=== Data for processing ===

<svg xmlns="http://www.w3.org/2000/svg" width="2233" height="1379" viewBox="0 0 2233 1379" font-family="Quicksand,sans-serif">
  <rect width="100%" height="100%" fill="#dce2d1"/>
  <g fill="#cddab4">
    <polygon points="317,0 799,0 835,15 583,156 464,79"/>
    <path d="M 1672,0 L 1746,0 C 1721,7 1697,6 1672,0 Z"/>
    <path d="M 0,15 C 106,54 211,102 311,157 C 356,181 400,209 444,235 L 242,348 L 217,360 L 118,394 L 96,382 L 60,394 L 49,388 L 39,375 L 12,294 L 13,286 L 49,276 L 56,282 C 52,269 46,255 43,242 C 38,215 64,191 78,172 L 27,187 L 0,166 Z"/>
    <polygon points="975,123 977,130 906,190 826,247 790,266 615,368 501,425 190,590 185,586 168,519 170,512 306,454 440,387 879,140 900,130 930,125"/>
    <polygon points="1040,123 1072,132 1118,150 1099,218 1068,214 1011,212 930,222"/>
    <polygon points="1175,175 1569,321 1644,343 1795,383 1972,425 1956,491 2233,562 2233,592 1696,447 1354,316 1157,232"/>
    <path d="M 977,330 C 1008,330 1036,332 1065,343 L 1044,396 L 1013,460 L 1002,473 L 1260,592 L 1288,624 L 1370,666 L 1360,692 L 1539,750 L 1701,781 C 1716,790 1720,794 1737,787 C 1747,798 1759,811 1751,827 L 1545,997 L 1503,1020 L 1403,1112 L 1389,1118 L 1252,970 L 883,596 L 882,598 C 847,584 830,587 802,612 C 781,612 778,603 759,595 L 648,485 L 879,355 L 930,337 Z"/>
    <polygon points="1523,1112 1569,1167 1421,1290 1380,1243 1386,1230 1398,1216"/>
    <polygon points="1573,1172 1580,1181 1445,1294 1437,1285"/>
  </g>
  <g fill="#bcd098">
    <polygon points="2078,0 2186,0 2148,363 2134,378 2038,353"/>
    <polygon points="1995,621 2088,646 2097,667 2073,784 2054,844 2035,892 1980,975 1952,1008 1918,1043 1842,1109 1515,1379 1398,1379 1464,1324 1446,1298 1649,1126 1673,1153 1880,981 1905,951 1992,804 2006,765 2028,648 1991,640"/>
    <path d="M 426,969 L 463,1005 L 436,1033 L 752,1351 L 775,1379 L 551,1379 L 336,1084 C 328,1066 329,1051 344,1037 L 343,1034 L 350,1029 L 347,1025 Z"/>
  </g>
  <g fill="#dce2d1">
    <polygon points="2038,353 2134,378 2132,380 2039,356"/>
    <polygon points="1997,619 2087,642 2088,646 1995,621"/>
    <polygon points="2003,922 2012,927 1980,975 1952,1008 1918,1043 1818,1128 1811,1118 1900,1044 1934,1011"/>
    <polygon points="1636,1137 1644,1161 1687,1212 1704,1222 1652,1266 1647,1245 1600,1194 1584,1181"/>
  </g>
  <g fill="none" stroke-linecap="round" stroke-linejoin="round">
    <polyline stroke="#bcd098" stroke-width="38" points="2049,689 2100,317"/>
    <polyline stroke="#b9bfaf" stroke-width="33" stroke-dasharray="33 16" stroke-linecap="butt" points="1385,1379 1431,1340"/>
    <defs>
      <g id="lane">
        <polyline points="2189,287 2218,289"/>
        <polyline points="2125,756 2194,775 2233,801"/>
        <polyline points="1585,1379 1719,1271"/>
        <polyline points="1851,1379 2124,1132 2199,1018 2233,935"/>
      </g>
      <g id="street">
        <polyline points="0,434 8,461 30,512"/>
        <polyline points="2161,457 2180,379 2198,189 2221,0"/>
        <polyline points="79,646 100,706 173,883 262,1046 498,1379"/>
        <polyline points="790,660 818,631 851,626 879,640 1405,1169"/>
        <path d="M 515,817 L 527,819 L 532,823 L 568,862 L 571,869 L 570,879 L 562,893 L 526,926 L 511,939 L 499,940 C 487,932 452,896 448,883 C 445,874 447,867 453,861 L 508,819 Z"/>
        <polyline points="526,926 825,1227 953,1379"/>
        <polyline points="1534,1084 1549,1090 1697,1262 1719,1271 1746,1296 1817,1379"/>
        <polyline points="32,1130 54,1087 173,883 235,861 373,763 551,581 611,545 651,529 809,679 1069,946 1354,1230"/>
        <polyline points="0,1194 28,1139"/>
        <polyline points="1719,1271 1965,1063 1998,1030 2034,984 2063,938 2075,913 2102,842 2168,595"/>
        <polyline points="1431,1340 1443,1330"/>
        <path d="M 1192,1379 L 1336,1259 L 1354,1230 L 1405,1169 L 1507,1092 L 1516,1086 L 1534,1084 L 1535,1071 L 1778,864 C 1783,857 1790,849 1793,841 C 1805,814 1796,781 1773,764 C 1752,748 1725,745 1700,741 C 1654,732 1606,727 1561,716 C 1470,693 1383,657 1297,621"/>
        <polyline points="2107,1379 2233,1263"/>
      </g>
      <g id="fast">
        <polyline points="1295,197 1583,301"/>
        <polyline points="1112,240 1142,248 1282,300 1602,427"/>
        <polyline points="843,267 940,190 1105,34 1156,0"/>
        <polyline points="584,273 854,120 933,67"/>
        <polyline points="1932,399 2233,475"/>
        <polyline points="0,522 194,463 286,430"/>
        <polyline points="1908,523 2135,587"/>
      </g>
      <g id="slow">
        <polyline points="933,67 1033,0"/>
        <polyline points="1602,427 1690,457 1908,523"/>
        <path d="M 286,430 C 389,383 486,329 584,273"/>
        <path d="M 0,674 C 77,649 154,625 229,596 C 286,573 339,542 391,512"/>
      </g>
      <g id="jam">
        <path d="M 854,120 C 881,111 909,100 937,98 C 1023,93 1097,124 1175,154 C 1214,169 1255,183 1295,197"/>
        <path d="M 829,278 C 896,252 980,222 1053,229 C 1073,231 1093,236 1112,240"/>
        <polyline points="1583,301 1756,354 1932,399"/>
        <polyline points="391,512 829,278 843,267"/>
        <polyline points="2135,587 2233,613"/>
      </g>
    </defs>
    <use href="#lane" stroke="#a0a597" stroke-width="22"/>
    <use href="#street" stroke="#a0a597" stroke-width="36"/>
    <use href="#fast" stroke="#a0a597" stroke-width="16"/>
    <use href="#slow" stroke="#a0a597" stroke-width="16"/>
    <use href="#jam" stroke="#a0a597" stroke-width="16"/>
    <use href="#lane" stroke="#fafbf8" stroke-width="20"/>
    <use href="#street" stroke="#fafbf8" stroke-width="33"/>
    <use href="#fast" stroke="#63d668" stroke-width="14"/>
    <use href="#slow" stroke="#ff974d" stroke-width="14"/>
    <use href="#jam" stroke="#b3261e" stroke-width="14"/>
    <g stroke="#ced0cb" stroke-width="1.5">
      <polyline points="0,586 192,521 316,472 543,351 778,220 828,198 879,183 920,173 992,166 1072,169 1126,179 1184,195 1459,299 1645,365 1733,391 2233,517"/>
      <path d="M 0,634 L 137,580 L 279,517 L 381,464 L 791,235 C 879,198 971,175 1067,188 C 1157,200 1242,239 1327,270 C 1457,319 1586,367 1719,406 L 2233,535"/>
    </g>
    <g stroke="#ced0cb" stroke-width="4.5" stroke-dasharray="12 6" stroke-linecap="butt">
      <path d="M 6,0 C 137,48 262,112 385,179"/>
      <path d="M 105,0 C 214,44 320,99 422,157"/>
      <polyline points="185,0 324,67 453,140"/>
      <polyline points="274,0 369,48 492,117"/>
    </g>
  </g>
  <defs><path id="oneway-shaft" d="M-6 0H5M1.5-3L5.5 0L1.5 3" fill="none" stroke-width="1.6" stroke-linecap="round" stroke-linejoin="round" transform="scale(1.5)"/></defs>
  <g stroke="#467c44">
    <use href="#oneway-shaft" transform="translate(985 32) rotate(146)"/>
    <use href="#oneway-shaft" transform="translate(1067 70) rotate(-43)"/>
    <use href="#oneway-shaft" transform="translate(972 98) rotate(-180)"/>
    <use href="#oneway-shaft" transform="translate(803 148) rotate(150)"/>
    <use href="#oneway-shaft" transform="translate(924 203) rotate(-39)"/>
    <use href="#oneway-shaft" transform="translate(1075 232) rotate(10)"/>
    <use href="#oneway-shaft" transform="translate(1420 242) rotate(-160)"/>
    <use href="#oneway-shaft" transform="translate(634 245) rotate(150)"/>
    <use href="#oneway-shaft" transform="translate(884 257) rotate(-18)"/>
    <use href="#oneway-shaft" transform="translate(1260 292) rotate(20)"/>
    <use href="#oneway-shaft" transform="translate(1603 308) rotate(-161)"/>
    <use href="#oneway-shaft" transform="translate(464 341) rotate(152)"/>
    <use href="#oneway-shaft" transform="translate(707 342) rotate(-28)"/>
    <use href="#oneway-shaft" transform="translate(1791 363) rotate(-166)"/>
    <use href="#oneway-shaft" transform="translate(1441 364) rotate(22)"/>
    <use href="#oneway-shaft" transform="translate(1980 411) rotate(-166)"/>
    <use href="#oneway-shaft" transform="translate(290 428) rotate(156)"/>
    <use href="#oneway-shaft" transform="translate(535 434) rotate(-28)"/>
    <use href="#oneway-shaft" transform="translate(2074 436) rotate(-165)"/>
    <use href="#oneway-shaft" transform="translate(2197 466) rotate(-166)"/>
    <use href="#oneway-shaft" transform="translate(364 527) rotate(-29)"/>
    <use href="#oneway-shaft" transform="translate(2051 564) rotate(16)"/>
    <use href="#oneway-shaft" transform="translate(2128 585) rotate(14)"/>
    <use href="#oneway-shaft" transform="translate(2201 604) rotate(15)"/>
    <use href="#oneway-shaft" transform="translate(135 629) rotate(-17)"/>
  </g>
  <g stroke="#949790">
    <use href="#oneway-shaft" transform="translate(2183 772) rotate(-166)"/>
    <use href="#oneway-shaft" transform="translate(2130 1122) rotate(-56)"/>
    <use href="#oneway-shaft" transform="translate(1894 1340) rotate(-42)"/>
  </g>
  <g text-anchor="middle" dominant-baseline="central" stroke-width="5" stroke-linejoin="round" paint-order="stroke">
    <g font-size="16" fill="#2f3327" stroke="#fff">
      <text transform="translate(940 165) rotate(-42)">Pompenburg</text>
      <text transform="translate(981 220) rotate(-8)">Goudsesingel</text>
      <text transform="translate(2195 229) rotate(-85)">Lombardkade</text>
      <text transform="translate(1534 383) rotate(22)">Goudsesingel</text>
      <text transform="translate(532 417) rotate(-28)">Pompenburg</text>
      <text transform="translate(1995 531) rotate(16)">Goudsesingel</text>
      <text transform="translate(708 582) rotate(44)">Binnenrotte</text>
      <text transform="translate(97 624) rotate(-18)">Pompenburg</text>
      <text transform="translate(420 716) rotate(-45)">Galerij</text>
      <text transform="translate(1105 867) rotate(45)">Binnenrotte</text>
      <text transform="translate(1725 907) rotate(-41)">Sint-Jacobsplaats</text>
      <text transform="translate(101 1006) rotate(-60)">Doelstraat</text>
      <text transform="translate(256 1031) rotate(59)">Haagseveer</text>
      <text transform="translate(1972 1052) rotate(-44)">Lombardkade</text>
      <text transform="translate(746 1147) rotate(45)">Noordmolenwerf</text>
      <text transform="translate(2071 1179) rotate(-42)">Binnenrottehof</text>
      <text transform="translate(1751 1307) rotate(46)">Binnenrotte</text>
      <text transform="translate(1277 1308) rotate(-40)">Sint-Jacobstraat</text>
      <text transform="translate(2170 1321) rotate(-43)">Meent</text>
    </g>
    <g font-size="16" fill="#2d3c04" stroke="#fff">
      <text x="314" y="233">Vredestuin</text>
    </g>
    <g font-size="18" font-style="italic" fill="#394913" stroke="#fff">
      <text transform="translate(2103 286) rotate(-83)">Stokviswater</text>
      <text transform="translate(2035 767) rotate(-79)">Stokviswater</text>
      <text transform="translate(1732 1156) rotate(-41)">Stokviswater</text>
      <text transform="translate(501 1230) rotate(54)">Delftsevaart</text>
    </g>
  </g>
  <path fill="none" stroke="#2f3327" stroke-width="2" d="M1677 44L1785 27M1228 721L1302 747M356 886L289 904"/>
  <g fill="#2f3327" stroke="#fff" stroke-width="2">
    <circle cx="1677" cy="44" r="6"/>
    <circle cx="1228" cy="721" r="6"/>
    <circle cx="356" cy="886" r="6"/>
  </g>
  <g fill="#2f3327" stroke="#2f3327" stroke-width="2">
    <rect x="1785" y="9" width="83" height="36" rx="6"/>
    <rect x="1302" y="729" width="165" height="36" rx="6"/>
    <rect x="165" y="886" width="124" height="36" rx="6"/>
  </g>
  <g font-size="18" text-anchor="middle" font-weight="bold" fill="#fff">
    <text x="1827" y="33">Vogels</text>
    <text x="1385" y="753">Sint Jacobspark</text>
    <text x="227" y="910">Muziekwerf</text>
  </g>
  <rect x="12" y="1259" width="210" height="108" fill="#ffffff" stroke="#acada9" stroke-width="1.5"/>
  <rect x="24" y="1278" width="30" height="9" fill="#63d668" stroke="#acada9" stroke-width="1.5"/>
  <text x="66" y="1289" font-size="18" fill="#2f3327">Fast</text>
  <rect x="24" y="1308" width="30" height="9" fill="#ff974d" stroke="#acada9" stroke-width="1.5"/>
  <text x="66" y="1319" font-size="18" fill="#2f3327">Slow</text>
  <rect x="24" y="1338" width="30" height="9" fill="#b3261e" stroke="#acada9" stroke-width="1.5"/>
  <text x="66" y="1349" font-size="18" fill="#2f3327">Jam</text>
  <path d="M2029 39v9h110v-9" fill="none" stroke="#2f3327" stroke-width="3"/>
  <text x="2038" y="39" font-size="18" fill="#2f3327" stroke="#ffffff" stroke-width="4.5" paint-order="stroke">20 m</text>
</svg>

===

Task to complete: A complete answer gives every line of the data that includes "Goudsesingel".

The answer:
      <text transform="translate(981 220) rotate(-8)">Goudsesingel</text>
      <text transform="translate(1534 383) rotate(22)">Goudsesingel</text>
      <text transform="translate(1995 531) rotate(16)">Goudsesingel</text>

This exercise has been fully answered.